One of the big benchmarks of 2016 for Walk the Moon was scoring the cover of the iconic Ghostbusters theme for last year’s all-female reboot. Working once again with Talking is Hard producer Tim Pagnotta, the band cranked out its frenetic take on the song in a day and a half.
“We did that on our first day back from a 22-country tour,” Maiman says. “We took a flight from Chile to Los Angeles, went straight to the studio and did it in 36 hours. The recording is kind of hazy in my mind, but the goal with doing it was kind of recreating the version that we had in our heads, like when you’re singing it in the shower and playing air guitar. We wanted it to sound that big while remaining faithful to the original.”
After years of amazing accomplishments, Maiman has a pretty simple scorecard for keeping track of the high points.
“I love writing, I love recording, but performing is the thing I love most,” he says. “That’s why I started playing guitar, for the performance aspect and the connection with other people. Playing (legendary Colorado outdoor venue) Red Rocks a couple years ago was a highlight, getting to open for The Rolling Stones (in Detroit in 2015) is way up there. This week, we’re playing Mexico City, Quito, Ecuador and then Rock in Rio in Brazil. In those three dates, we’re playing with Incubus, Aerosmith, Alicia Keys and Justin Timberlake. That’s pretty cool.”

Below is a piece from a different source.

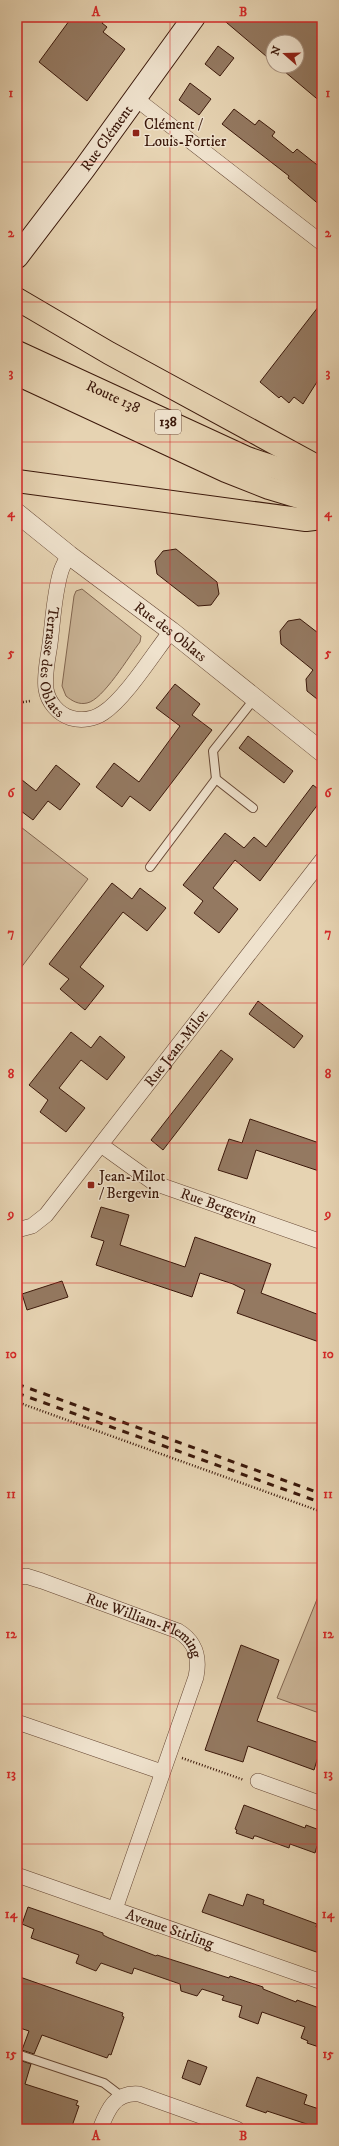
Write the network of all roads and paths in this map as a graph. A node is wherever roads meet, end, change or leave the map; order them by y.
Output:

The reason Walk the Moon can share stages with that range of talent is the same reason the band can balance the sunshine of its previous work with the darker hues of their new songs.
“It all works together,” Maiman says. “It’s still Nick singing over me and Sean and Kevin, playing as hard as we fucking can. As long as we do that, it’s going to be solid Walk the Moon.”
WALK THE MOON plays the MidPoint Music Festival’s Taft Theatre Stage at 10 p.m. Sunday.